Blu-ray DVD Part 6: The Future of Blu-ray
Author: James Russo
Although the Blu-ray disc specification has been finalized, engineers continue to work on advancing the technology. Quad-layer or 100 GB discs have been demonstrated on a drive with modified optics. Hitachi Corporation has stated that such a disc could be used to store up to 7 hours of 32 MB’s video (HDTV) or 3 hours and 30 minutes of 64MB video also referred to as 4K. In August of 2006, TDK announced that they have created a working experimental Blu-ray Disc capable of holding 200 GB of data on a single side, using six 33 GB data layers.
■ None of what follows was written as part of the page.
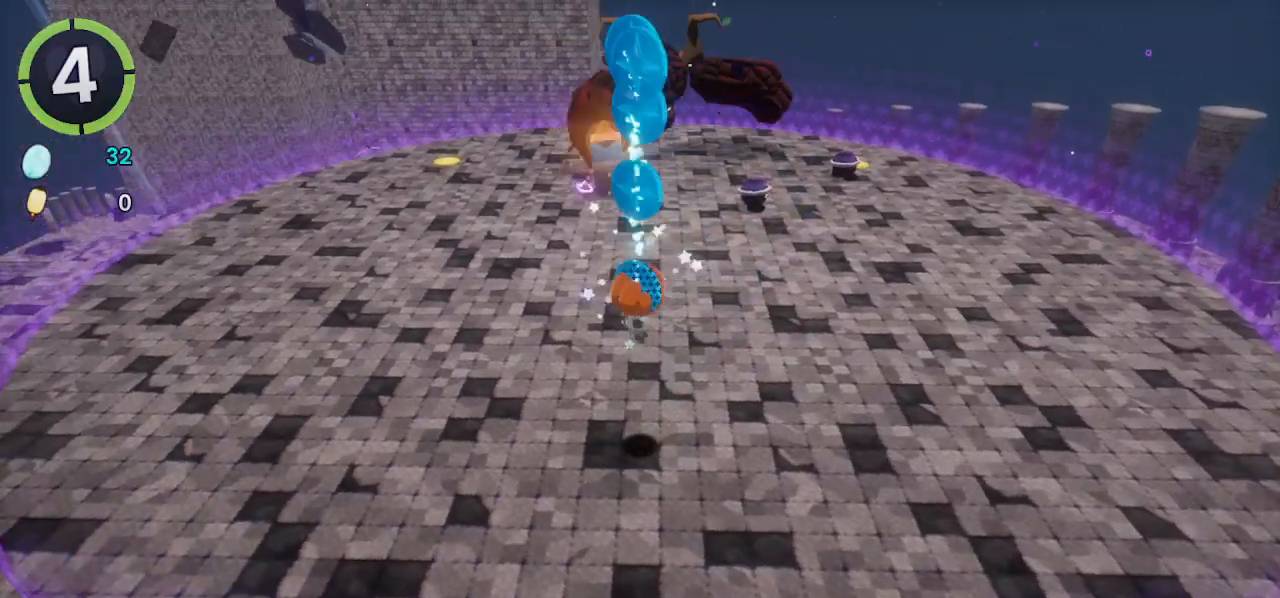
{"buttons": [], "left_stick": "center", "right_stick": "center", "events": [[33, "left_stick", "down-left"], [133, "left_stick", "center"]]}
Also, at CES 2007, Ritek revealed that they had successfully developed a High Definition optical disc process that extends the disc capacity to ten layers, which increased the capacity of the discs to 250 GB. However, they noted that the major obstacle is that current read/write technology does not support the additional layers.
JVC has developed a three-layer technology that allows putting both standard-definition DVD data and HD data on a BD (standard) DVD combination. If successfully commercialized, this would enable the consumer to purchase a disc that can be played on a BD player. Japanese optical disc manufacturer Infinity announced the first “hybrid” Blu-ray Disc/standard DVD combo. “Code Blue” will feature four hybrid discs containing a single Blu-ray disc layer (25GB) and two standard DVD layers (9 GB) on the same side of the disc.
In January 2007, Hitachi showcased a 100 GB Blu-ray disc containing 16 data layers, 25 GB each that will be compatible with current players after a firmware update. Ongoing development is under way to create a 1 Tetrabyte Blu-ray disc as soon as 2013. At CES 2009, Panasonic unveiled the DMP-B15, the first portable Blu-ray Disc player, and Sharp introduced the LC-BD60U and LC-BD80U series, the first LCD HDTV with integrated Blu-ray Disc player. Sharp has also announced that they will sell HDTVs with integrated Blu Ray Disc recorders in the United States.
Other variants of the Blu-ray DVD include : the “mini blu-ray disc (also referred to as Mini- BD” and “Mini Blu-ray” is a compact 8cm in diameter variant of the Blu-ray Disc that can store approximately 7.5 GB of data. It is similar in concept to the MiniDVD and MiniCD. Recordable (BD-R) and rewriteable (BD-RE) versions of Mini Blu-ray Disc have been developed specifically for compact camcorders and other compact recording devices.
On September 18, 2007, Pioneer and Mitsubishi codeveloped BD-R L TH (“Low to High” in groove recording) which features an organic dye recording layer that can be manufactured by modifying existing CD-R and DVD-R production equipment, significantly reducing manufacturing costs. In February 2008, Taiyo Yuden, Mitsubishi, and Maxell released the first BD-R LTH Discs and in March 2008 Sony Playstation 3 gained official support for BD-R LTH Discs with the 2.20 firmware update. In May 2009, Verbatim/Mitsubishi announced the industry’s first 6X BD-R LTH media, which allows recording a 25GB in about 16 minutes
Yet another Blu-ray format was developed by Warner Home Video as a cost effective alternative to the 25/50 GB BD-ROM discs. The format was known as the BD9 format. Usage of BD9 for releasing content on “pressed” discs has never caught on. At the end of the format war, major producers ramped up production of Blu-ray discs and lowered their prices to the level of DVD discs. The idea of using inexpensive DVD media became popular among individual users. A lower-capacity version of this format that uses single- layer 4.5 GB DVD discs has been unofficially called BD5. Both formats are being used by individual users for recording high definition content in Blu-ray format onto recordable DVD media.
Despite the fact that the BD9 format has been adopted as part of the BD-ROM basic format, none of the existing Blu-ray player models supports it explicitly. As such, the discs recorded in BD9 and BD5 formats are not guaranteed to play on standard Blu-ray disc players.